Functional Security Requirement — Specifies a concrete security action the system must perform
Non-Functional Security Requirement — Specifies a measurable security property under adversarial conditions
Security Constraint — Externally imposed requirement from regulation, contract, or policy
Misuse Case — Documents how a malicious actor attempts to harm a system; adversarial complement to use case
Abuse Case — Formal specification of an attack scenario used to derive security requirements
Attack Surface — Total set of entry points, assets, trust levels, and exit points in a system
Requirements Traceability Matrix (RTM) — Links requirements to sources, design decisions, and test cases
OWASP ASVS — Application Security Verification Standard; 280+ testable web security requirements across 3 levels
HIPAA §164.312 — Technical safeguards section requiring access controls, audit controls, and transmission security
PCI DSS — Payment Card Industry Data Security Standard; 12 requirements for cardholder data protection
GDPR Article 25 — Data protection by design and by default; EU regulation
Parameterized Query — SQL technique preventing injection by separating code from data
Testability — Quality attribute requiring that a requirement can be verified by a defined test procedure
Security User Story — Agile artifact expressing a security requirement with attacker perspective and acceptance criteria
Vague Requirement — A requirement that lacks measurability, testability, or specificity; the most common security requirements defect
Attack Surface Analysis — Systematic enumeration of entry points, assets, trust levels, and exit points
OWASP MASVS — Mobile Application Security Verification Standard
Negative Requirement — Specifies something the system must NOT do or allow
Compliance Gap Analysis — Comparing current security posture against regulatory requirements
Security Champion — A developer embedded in a team who advocates for security requirements

Review Questions¶

Explain the difference between a functional security requirement, a non-functional security requirement, and a security constraint. Write one example of each for a hospital patient-records web application.
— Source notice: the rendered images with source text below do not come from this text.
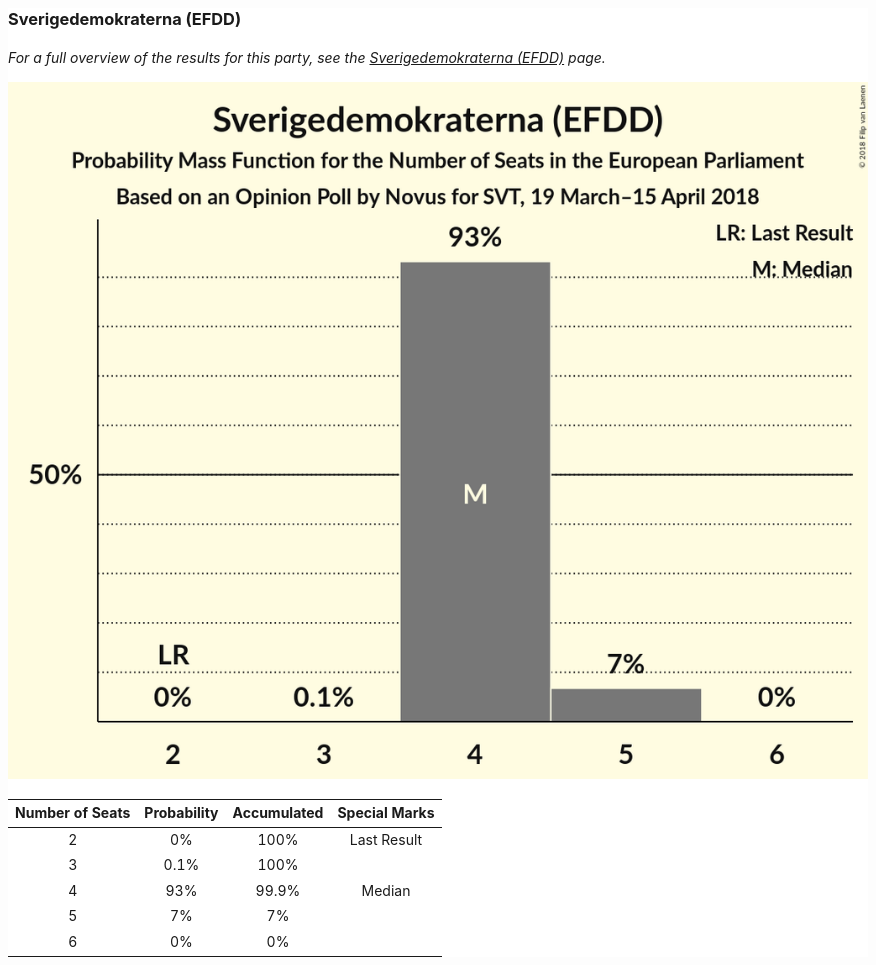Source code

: ### Sverigedemokraterna (EFDD)

*For a full overview of the results for this party, see the [Sverigedemokraterna (EFDD)](party-sverigedemokraternaefdd.html) page.*

![Graph with seats probability mass function not yet produced](2018-04-15-Novus-seats-pmf-sverigedemokraternaefdd.png "Seats Probability Mass Function")

| Number of Seats | Probability | Accumulated | Special Marks |
|:---------------:|:-----------:|:-----------:|:-------------:|
| 2 | 0% | 100% | Last Result |
| 3 | 0.1% | 100% |  |
| 4 | 93% | 99.9% | Median |
| 5 | 7% | 7% |  |
| 6 | 0% | 0% |  |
Using the abuse case template from Section 2.4.2, write a complete abuse case for a cross-site scripting (XSS) attack against a user profile page that displays user-supplied content.
Why is "the system shall use strong encryption" considered a defective security requirement? Rewrite it as a high-quality requirement satisfying all five quality attributes from Section 2.5.
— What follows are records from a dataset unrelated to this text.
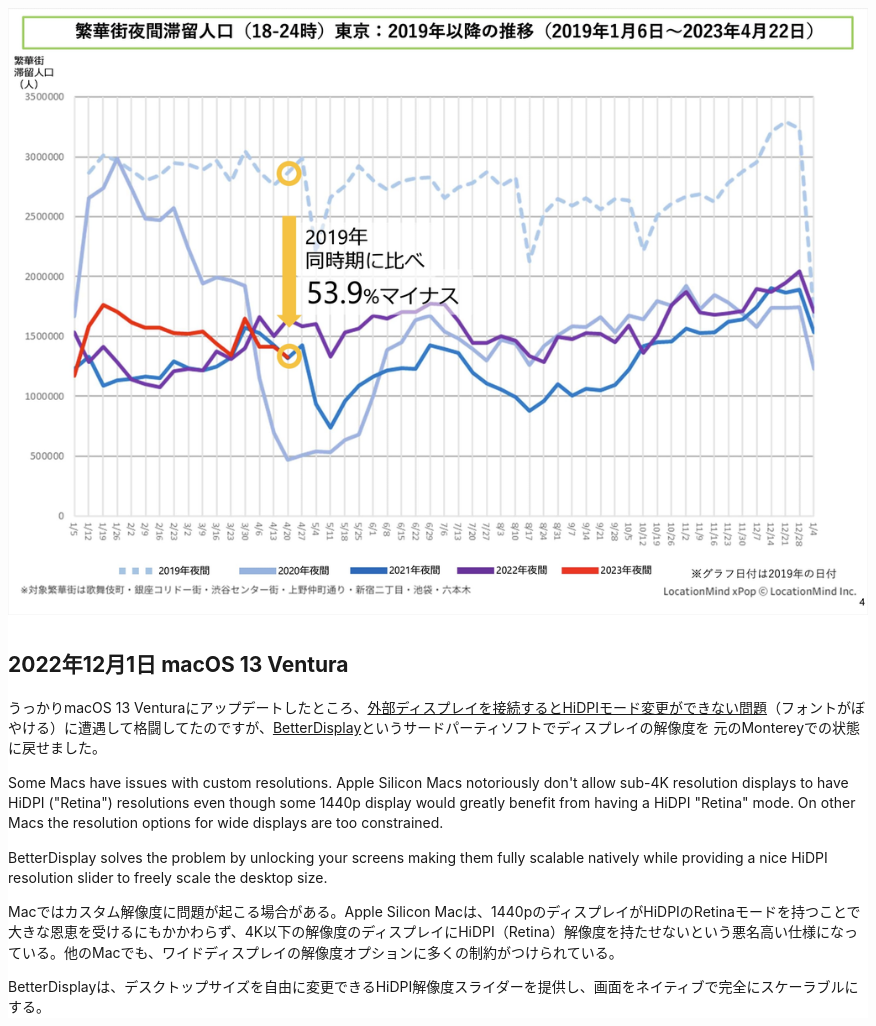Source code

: ![夜間滞留人口](/jpeg/screenshot2304.jpg)

## 2022年12月1日 macOS 13 Ventura

うっかりmacOS 13 Venturaにアップデートしたところ、[外部ディスプレイを接続するとHiDPIモード変更ができない問題](https://applech2.com/archives/20221107-macos-13-ventura-external-display-issue.html)（フォントがぼやける）に遭遇して格闘してたのですが、[BetterDisplay](https://github.com/waydabber/BetterDisplay)というサードパーティソフトでディスプレイの解像度を
元のMontereyでの状態に戻せました。

Some Macs have issues with custom resolutions. Apple Silicon Macs notoriously don't allow sub-4K resolution displays to have HiDPI ("Retina") resolutions even though some 1440p display would greatly benefit from having a HiDPI "Retina" mode. On other Macs the resolution options for wide displays are too constrained.

BetterDisplay solves the problem by unlocking your screens making them fully scalable natively while providing a nice HiDPI resolution slider to freely scale the desktop size.

Macではカスタム解像度に問題が起こる場合がある。Apple Silicon Macは、1440pのディスプレイがHiDPIのRetinaモードを持つことで大きな恩恵を受けるにもかかわらず、4K以下の解像度のディスプレイにHiDPI（Retina）解像度を持たせないという悪名高い仕様になっている。他のMacでも、ワイドディスプレイの解像度オプションに多くの制約がつけられている。

BetterDisplayは、デスクトップサイズを自由に変更できるHiDPI解像度スライダーを提供し、画面をネイティブで完全にスケーラブルにする。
A new healthcare startup must comply with HIPAA. List five specific security requirements derived directly from HIPAA §164.312. For each, identify whether it is functional, non-functional, or a constraint.
Describe the attack surface analysis methodology (Howard & Lipner). Apply it to a food-delivery mobile application: list at least three entry points, two assets, two trust levels, and two exit points. What security requirements does this analysis generate?
Construct a Requirements Traceability Matrix (RTM) with five rows for a banking mobile application. For each row, identify a security requirement, its source, the design element that addresses it, and the test case that verifies it.
How does STRIDE applied at the requirements phase differ from STRIDE applied during design/threat modeling? What advantage does requirements-phase application provide?
Compare OWASP ASVS Level 1 and Level 2. For what type of application would you recommend each? What additional assurance activities are required to satisfy Level 2 that are not required for Level 1?
Write three security user stories in the defender-perspective format for a user authentication module, complete with acceptance criteria that include specific tool outputs or measurable test results.
What are the most common mistakes made when writing security requirements? Select three from the chapter and provide an original example of each mistake along with a corrected version.